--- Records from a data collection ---

=== Begin Enclosure ===

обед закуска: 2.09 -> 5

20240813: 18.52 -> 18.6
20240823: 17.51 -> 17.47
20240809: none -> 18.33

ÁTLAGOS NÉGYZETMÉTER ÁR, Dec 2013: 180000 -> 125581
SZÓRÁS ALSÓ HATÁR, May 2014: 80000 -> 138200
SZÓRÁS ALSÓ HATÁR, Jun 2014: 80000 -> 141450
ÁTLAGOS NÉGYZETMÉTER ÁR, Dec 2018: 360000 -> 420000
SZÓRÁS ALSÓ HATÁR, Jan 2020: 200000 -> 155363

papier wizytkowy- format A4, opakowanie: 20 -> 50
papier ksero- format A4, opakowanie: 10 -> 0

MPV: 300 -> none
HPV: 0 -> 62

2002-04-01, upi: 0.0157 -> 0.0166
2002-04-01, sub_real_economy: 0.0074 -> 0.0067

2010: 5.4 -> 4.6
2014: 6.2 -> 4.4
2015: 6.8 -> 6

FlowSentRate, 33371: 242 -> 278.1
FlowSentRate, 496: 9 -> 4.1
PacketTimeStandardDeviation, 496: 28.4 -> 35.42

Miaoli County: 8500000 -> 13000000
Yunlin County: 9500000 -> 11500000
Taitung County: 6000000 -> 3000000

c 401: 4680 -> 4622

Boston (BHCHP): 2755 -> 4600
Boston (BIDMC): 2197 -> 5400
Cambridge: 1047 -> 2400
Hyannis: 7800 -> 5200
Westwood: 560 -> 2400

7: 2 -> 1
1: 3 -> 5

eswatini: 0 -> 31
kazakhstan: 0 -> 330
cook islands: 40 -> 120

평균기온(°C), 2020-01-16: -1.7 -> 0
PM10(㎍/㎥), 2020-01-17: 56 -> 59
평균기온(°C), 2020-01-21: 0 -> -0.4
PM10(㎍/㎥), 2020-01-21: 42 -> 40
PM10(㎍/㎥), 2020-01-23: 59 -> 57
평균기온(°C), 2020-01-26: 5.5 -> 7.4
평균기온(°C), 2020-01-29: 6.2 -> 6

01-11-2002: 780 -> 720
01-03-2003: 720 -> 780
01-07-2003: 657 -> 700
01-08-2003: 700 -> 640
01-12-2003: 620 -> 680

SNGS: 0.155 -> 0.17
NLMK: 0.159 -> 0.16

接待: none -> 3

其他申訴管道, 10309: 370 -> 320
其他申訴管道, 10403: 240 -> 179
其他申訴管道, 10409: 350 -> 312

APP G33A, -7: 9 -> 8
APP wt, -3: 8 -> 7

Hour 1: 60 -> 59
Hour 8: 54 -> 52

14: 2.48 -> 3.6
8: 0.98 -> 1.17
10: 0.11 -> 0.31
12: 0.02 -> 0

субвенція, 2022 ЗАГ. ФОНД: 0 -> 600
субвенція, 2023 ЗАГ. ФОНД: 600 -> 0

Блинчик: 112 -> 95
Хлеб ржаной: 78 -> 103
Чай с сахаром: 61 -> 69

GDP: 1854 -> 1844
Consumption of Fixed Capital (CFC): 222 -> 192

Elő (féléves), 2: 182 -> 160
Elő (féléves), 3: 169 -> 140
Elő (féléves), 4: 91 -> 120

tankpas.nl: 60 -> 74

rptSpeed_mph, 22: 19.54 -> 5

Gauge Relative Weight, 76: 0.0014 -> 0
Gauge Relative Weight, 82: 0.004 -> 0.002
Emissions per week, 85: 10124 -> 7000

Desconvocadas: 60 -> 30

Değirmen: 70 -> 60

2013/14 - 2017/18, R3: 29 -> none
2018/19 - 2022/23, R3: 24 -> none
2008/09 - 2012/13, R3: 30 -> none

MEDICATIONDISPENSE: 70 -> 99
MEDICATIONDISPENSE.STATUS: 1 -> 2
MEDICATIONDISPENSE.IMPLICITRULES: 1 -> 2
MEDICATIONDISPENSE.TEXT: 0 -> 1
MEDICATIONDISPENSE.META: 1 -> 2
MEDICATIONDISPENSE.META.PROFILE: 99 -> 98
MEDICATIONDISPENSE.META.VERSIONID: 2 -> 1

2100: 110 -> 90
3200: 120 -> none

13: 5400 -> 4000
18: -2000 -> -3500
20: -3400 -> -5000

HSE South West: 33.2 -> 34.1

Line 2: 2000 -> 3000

=== End Enclosure ===

--- What you need to do ---
In the entries above, please find the line with "FlowSentRate, 33371: 242 -> 278.1" and the line with "SNGS: 0.155 -> 0.17", then write out exactly those two lines and every line between them, and nothing more.

--- Reply to the exercise ---
FlowSentRate, 33371: 242 -> 278.1
FlowSentRate, 496: 9 -> 4.1
PacketTimeStandardDeviation, 496: 28.4 -> 35.42

Miaoli County: 8500000 -> 13000000
Yunlin County: 9500000 -> 11500000
Taitung County: 6000000 -> 3000000

c 401: 4680 -> 4622

Boston (BHCHP): 2755 -> 4600
Boston (BIDMC): 2197 -> 5400
Cambridge: 1047 -> 2400
Hyannis: 7800 -> 5200
Westwood: 560 -> 2400

7: 2 -> 1
1: 3 -> 5

eswatini: 0 -> 31
kazakhstan: 0 -> 330
cook islands: 40 -> 120

평균기온(°C), 2020-01-16: -1.7 -> 0
PM10(㎍/㎥), 2020-01-17: 56 -> 59
평균기온(°C), 2020-01-21: 0 -> -0.4
PM10(㎍/㎥), 2020-01-21: 42 -> 40
PM10(㎍/㎥), 2020-01-23: 59 -> 57
평균기온(°C), 2020-01-26: 5.5 -> 7.4
평균기온(°C), 2020-01-29: 6.2 -> 6

01-11-2002: 780 -> 720
01-03-2003: 720 -> 780
01-07-2003: 657 -> 700
01-08-2003: 700 -> 640
01-12-2003: 620 -> 680

SNGS: 0.155 -> 0.17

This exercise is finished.